> **Textauszug**:
--------------------------------

Dezimierte DFB-Elf bittet Brasilien zum Tanz
Ohne neun Spielerinnen wird die deutsche Frauenfußball-Nationalelf heute Abend in Fürth gegen Brasilien (ab 18 Uhr live in der ARD) ihr letztes Heim-Länderspiel vor der Frauen-WM in Kanada bestreiten. Die dezimierte DFB-Elf will dabei Selbstvertrauen für die heiße Phase der WM-Vorbereitung tanken.
Für manche gilt die Partie gegen Brasilien bereits als Klassiker, obwohl die beiden Teams erst zum elften Mal aufeinandertreffen. Das mag daran liegen, dass sich die Frauenfußball-Fans vor allem an zwei denkwürdige Partien erinnern: den 2:0-Sieg im Finale der WM 2007 in China sowie die bittere 1:4-Niederlage ein Jahr später im Halbfinale des Olympischen Fußballturniers ebenfalls im Reich der Mitte.
Leistung vom Algarve Cup wiederholen Zuletzt spielten beide Teams erst vor rund einem Monat beim Algarve Cup gegeneinander, die DFB-Elf gewann 3:1. “Da haben wir sehr gut gegen Brasilien gespielt, das müssen wir einfach wiederholen. Das würde uns als Team gut tun, wenn wir diese Leistung wieder abrufen können”, so Bundestrainerin Silvia Neid , die auf insgesamt neun Spielerinnen verzichten muss. Denn nach den Ausfällen von Leonie Maier, Lena Goeßling und Pauline Bremer , mussten am Wochenende sechs weitere angeschlagene Spielerinnen vorzeitig die Heimreise antreten .

--------------------------------

[Einträge aus einem Datenbestand]
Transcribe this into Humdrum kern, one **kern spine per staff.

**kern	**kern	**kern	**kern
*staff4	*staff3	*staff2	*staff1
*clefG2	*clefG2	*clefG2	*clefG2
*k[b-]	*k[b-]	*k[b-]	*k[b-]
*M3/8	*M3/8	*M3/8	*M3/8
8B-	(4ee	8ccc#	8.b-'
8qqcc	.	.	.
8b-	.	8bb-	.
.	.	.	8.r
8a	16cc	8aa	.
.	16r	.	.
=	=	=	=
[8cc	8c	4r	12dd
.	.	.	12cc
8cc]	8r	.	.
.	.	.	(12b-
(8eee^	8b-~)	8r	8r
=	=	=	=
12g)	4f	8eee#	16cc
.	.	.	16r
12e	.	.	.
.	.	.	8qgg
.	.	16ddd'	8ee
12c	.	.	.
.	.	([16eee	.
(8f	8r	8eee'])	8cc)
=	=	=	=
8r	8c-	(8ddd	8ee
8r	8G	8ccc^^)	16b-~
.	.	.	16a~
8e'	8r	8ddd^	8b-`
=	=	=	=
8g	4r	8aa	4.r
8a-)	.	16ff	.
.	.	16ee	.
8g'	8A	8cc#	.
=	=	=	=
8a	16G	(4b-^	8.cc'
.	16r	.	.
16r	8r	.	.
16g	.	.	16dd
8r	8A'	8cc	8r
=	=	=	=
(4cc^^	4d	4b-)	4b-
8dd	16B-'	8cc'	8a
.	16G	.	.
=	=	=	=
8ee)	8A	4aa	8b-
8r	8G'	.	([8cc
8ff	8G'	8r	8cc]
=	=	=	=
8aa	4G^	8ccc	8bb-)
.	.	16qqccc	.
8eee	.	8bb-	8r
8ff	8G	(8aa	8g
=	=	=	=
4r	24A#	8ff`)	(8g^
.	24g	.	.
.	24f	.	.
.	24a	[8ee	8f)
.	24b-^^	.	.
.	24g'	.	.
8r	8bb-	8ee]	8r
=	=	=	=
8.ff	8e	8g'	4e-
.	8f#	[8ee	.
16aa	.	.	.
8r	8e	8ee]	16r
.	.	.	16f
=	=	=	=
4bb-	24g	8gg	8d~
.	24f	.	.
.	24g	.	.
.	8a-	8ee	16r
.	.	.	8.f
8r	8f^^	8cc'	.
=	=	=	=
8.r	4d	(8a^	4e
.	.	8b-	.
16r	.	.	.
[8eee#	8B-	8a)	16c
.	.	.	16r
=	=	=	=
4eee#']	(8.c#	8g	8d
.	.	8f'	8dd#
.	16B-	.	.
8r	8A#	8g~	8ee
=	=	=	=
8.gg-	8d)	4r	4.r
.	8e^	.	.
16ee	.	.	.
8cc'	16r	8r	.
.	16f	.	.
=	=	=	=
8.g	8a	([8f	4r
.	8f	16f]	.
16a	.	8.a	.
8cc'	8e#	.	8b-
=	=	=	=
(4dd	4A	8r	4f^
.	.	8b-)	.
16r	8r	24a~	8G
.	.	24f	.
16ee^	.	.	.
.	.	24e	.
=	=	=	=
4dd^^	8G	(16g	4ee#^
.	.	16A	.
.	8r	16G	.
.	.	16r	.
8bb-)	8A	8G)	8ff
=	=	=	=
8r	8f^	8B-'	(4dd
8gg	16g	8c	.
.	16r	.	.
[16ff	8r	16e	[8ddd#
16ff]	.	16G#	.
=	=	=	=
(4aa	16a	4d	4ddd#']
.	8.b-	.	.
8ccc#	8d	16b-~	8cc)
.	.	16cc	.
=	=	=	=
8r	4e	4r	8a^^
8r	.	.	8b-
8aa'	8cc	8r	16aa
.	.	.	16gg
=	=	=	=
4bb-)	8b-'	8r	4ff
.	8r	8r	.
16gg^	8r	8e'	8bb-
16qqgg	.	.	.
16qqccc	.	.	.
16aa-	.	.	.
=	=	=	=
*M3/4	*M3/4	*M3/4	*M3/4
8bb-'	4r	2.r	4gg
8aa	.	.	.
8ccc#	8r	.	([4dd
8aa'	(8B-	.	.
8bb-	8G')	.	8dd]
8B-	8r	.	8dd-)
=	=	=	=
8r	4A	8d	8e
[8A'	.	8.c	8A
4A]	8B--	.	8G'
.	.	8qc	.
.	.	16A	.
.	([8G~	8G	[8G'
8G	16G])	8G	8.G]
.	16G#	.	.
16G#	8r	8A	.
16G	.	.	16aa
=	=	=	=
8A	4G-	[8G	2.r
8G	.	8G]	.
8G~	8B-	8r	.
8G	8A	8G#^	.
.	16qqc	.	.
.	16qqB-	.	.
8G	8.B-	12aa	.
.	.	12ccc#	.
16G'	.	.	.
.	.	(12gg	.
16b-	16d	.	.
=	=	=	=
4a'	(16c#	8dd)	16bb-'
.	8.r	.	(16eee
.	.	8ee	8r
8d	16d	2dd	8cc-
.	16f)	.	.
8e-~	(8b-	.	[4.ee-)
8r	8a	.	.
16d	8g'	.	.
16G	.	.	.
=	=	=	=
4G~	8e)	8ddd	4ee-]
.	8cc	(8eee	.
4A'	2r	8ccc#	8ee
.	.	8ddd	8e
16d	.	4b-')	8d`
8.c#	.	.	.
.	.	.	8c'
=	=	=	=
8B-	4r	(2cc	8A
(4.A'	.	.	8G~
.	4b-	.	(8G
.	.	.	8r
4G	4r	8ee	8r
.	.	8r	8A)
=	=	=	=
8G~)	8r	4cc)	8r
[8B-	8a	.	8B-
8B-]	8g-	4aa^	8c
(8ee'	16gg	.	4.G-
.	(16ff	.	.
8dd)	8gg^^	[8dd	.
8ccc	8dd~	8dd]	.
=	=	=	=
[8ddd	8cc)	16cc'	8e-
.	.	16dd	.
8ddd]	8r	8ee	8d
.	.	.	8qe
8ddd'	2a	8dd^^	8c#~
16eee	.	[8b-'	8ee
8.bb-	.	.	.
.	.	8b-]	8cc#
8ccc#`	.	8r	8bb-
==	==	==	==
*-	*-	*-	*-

--------------------------------

> **Aufgaben**:
a – Geben Sie den Artikel über das Länderspiel gegen Brasilien beginnend bei „Für manche gilt“ und endend mit „Reich der Mitte.“ wieder. Ersetzen Sie dabei „Klassiker“ durch „Traditionsduell“.
b – Mit welchem Ergebnis gewann die DFB-Elf laut dem Artikel über das Länderspiel gegen Brasilien beim Algarve Cup?
c – Nennen Sie alle Spielerinnen, die der Artikel über das Länderspiel gegen Brasilien namentlich als Ausfälle aufführt.

> **Ihre Antworten**:
a –
Für manche gilt die Partie gegen Brasilien bereits als Traditionsduell, obwohl die beiden Teams erst zum elften Mal aufeinandertreffen. Das mag daran liegen, dass sich die Frauenfußball-Fans vor allem an zwei denkwürdige Partien erinnern: den 2:0-Sieg im Finale der WM 2007 in China sowie die bittere 1:4-Niederlage ein Jahr später im Halbfinale des Olympischen Fußballturniers ebenfalls im Reich der Mitte.

b – 3:1

c – Leonie Maier, Lena Goeßling, Pauline Bremer